Quand les air gaps se mettent à parler : la physique étrange derrière ODINI
Un concept de malware signalé sous le nom d’ODINI met en lumière une vérité dérangeante : une fois que du code s’exécute sur une machine isolée, même de minuscules émissions magnétiques peuvent devenir une voie discrète vers l’extérieur.
Les systèmes à air gap sont conçus pour conserver les secrets à l’abri. Mais la sécurité ne dépend pas uniquement des câbles réseau, et une machine isolée d’internet peut quand même laisser fuir des informations par le monde physique qui l’entoure. Le cas ODINI rappelle que la surface d’attaque ne s’arrête pas au pare-feu ; elle peut s’étendre jusqu’à la pièce elle-même.
L’idée sous-jacente n’est pas un piratage réseau direct. Il s’agit d’un canal caché : un malware exécuté sur un hôte peut moduler l’activité du CPU d’une manière qui crée des émissions magnétiques mesurables. Dans des recherches de type laboratoire, ces émissions sont décrites comme un vecteur possible pour de petites quantités de données, en particulier lorsqu’un récepteur est placé à proximité. Cette histoire parle donc moins d’une intrusion spectaculaire que de ce qui se passe lorsque une compromission numérique rencontre la physique électromagnétique.
Faits rapides
- ODINI est décrit comme un malware lié à une fuite d’émissions magnétiques provenant des CPU.
- Le modèle d’attaque vise des systèmes à air gap ou fortement restreints.

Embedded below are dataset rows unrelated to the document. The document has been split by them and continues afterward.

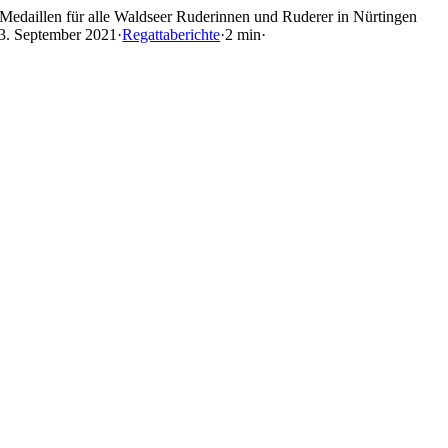
Skip
Medaillen für alle Waldseer Ruderinnen und Ruderer in Nürtingen
to
3. September 2021
·
Regattaberichte
·
2 min
·
content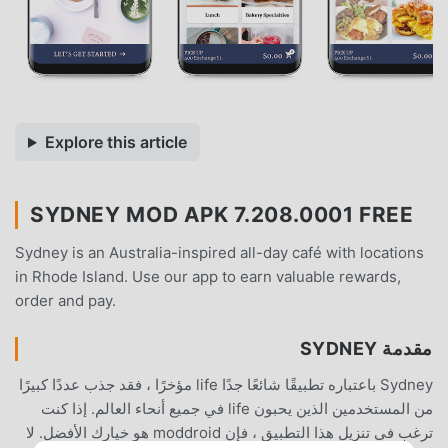
Explore this article
SYDNEY MOD APK 7.208.0001 FREE
Sydney is an Australia-inspired all-day café with locations
in Rhode Island. Use our app to earn valuable rewards,
order and pay.
مقدمة SYDNEY
Sydney باعتباره تطبيقًا شائعًا جدًا life مؤخرًا ، فقد جذب عددًا كبيرًا
من المستخدمين الذين يحبون life في جميع أنحاء العالم. إذا كنت
ترغب في تنزيل هذا التطبيق ، فإن moddroid هو خيارك الأفضل. لا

- Le blindage de Faraday peut réduire le risque, mais les fuites magnétiques à basse fréquence constituent une préoccupation particulière.
- Le canal a une faible bande passante, il est donc mieux adapté aux secrets courts qu’aux données volumineuses.
- La proximité physique et une compromission préalable sont toutes deux des prérequis clés.
Pourquoi cette technique compte
Du point de vue défensif, le détail important n’est pas de savoir si chaque boîtier échoue, mais que l’isolement seul ne garantit pas le silence. Les air gaps sont plus solides lorsqu’ils s’accompagnent d’une discipline opérationnelle stricte : gestion contrôlée des supports, préparation soigneuse des environnements et accès physique limité. Si un malware atteint l’hôte via un support amovible, une action d’initié ou un autre chemin de transfert de confiance, la machine peut devenir un émetteur plutôt qu’une simple cible.
C’est là qu’interviennent les approches EMSEC et de type TEMPEST. Ces disciplines se concentrent sur les émissions involontaires des équipements et sur la possibilité d’en déduire des informations sensibles. L’idée ODINI s’inscrit dans ce problème de sécurité plus ancien sous une forme moderne : au lieu de lire un paquet réseau, un adversaire peut tenter de lire un signal dans l’air.
L’impact pratique est limité par la physique. Les canaux fondés sur les émissions sont généralement lents, et ils ne sont utiles que dans des conditions spécifiques. Mais lent ne veut pas dire inoffensif. Dans les environnements sensibles, quelques bits suffisent parfois à révéler des identifiants, à ouvrir la voie à un accès ultérieur ou à confirmer qu’un système est actif et mérite d’être ciblé.
C’est pourquoi la bonne leçon n’est pas la panique, mais la vérification. Les systèmes isolés à forte valeur doivent être considérés comme des actifs de sécurité physique, et pas seulement comme des actifs de sécurité des terminaux. Le blindage doit être testé et non supposé. Les accès des visiteurs, les appareils électroniques à proximité et les workflows de reprise méritent tous un examen attentif. Et tout environnement qui dépend des air gaps devrait supposer que le véritable combat peut concerner ce que le matériel rayonne, et pas seulement ce qu’il reçoit.
Conclusion
ODINI est à comprendre avant tout comme un avertissement contre un excès de confiance mal placé. L’isolement réduit le risque, mais il n’annule pas les lois de la physique. La leçon générale est simple : dans les pièces les plus sensibles, les défenseurs doivent se protéger à la fois contre les paquets et contre les impulsions.
WIKICROOK
- Système à air gap : Un ordinateur ou un réseau maintenu physiquement ou logiquement séparé des réseaux non fiables.
- Canal caché : Un chemin de communication involontaire qui peut être utilisé pour déplacer des données de manière dissimulée.
- Boîtier de Faraday : Une enceinte de blindage conçue pour réduire les champs électromagnétiques entrant ou sortant d’un espace.
- TEMPEST : Une discipline de sécurité axée sur la limitation des fuites d’information par émissions involontaires.
- EMSEC : La pratique consistant à protéger les systèmes contre des émissions électromagnétiques exploitables.